WHAT IS BEING ASKED:
Everything in the data below is left aside except the lines from the one containing "left shoulder: (87, 245)" through the one containing "right elbow: (15, 246)"; repeat those exactly.

THE DATA:
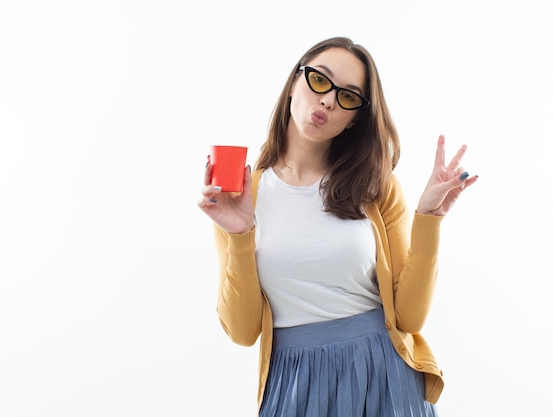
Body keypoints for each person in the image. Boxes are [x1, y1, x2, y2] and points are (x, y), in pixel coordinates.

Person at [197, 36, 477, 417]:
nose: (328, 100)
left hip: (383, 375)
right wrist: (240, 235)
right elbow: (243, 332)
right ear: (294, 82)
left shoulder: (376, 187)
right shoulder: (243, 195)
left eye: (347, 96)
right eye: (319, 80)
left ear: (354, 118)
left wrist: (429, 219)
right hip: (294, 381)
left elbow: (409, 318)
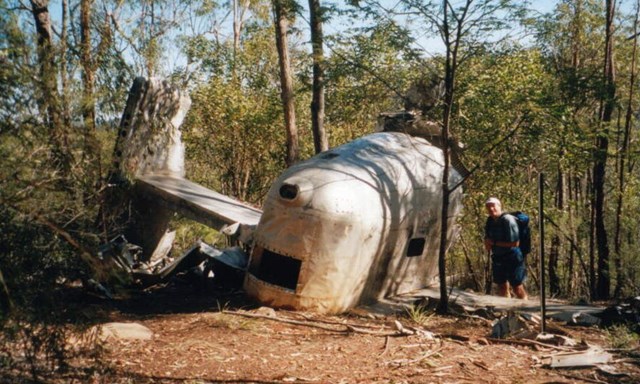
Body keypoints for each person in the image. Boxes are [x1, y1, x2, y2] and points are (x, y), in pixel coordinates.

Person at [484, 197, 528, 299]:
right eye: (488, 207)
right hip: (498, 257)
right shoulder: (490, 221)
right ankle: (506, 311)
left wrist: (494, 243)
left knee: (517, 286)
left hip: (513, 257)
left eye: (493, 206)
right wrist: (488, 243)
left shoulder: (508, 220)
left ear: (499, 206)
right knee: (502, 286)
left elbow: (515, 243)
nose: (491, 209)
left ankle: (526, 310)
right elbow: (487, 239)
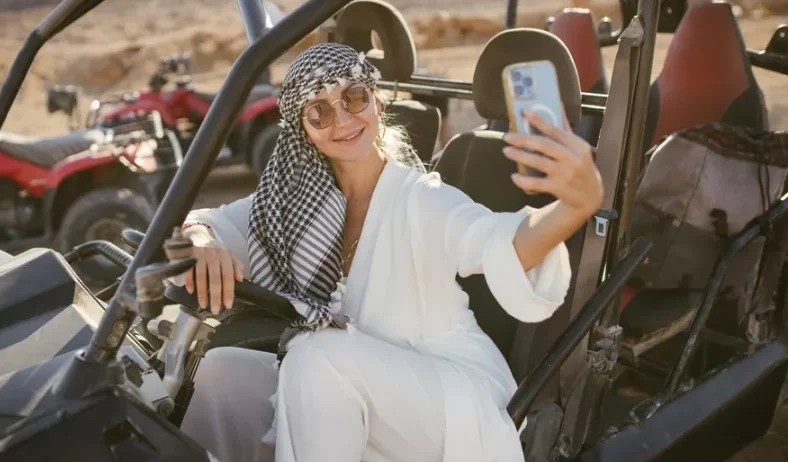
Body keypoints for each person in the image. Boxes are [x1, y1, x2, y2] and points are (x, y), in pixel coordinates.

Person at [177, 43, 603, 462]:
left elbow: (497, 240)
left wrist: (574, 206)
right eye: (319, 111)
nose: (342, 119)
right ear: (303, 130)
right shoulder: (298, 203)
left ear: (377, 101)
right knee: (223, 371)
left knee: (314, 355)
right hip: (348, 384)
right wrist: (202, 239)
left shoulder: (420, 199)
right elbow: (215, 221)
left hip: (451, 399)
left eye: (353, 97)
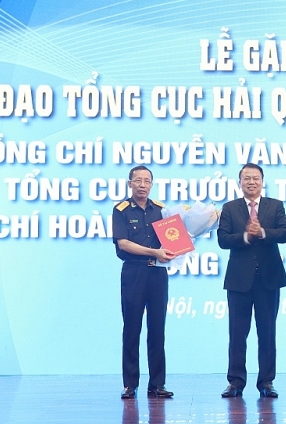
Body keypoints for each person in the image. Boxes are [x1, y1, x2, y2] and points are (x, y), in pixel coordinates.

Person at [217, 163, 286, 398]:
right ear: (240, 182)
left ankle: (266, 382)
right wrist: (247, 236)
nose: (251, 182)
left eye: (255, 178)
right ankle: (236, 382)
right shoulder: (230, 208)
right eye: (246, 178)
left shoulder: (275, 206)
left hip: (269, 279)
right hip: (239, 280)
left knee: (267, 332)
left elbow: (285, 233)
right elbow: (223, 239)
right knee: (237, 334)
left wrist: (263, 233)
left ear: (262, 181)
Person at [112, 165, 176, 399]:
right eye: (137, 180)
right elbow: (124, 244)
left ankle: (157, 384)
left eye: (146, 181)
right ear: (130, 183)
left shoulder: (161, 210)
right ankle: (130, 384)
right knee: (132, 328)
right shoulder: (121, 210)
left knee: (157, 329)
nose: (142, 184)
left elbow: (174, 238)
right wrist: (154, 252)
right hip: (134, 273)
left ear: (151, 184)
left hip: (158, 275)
--
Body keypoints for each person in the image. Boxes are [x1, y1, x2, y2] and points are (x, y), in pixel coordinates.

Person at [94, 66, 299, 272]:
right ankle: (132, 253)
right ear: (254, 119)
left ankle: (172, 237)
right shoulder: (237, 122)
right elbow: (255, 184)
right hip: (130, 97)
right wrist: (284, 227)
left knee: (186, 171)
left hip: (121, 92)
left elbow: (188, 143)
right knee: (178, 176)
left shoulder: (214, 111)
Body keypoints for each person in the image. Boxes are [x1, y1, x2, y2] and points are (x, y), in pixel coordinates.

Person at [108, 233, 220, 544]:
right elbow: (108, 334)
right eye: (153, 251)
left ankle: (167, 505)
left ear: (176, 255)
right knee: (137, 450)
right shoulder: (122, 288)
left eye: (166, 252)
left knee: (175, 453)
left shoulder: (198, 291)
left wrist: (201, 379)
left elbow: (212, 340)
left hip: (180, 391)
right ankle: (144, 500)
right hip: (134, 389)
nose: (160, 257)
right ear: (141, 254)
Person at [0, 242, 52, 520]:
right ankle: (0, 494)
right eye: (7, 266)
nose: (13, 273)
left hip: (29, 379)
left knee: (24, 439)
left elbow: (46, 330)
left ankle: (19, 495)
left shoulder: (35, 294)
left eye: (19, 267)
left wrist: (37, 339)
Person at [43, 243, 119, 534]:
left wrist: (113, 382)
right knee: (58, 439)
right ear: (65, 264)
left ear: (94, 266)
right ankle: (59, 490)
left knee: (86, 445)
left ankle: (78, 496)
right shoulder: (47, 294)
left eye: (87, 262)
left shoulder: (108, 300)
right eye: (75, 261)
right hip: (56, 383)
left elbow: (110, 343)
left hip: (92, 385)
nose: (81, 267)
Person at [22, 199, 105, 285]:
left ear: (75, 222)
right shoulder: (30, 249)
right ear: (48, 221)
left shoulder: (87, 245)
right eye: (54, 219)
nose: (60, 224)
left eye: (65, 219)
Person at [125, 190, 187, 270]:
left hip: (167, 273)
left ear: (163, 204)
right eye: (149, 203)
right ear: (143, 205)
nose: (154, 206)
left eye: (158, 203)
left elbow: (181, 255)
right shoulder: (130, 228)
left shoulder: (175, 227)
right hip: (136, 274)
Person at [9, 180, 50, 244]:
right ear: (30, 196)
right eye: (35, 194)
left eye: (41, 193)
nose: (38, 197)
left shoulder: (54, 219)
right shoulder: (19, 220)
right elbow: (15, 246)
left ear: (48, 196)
* * *
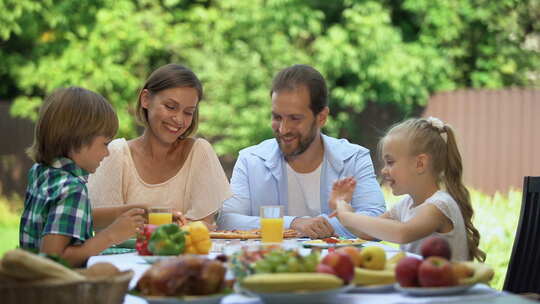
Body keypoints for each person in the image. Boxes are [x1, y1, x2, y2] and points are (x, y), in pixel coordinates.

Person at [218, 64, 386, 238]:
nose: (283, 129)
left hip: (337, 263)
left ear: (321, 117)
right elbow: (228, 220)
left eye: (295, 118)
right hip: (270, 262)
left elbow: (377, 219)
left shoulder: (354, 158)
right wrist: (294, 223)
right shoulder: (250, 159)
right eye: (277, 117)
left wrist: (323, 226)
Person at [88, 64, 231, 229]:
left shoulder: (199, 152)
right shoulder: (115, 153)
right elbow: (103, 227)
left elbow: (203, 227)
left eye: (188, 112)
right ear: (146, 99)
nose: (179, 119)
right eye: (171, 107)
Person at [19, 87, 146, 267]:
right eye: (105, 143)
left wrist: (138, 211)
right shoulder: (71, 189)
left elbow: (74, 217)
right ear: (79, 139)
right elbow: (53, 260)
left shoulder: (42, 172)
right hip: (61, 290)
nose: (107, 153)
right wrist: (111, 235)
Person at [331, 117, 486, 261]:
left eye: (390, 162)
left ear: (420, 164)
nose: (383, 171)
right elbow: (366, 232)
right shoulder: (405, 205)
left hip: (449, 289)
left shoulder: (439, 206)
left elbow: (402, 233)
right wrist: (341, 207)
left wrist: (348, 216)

ANSWER SPACE:
left shoulder: (87, 245)
right eye: (54, 219)
nose: (60, 224)
left eye: (65, 219)
Person at [125, 190, 187, 270]:
left hip: (167, 273)
left ear: (163, 204)
right eye: (149, 203)
right ear: (143, 205)
nose: (154, 206)
left eye: (158, 203)
left elbow: (181, 255)
right shoulder: (130, 228)
left shoulder: (175, 227)
right hip: (136, 274)
Person at [9, 180, 50, 244]:
right ear: (30, 196)
right eye: (35, 194)
left eye: (41, 193)
nose: (38, 197)
left shoulder: (54, 219)
right shoulder: (19, 220)
right elbow: (15, 246)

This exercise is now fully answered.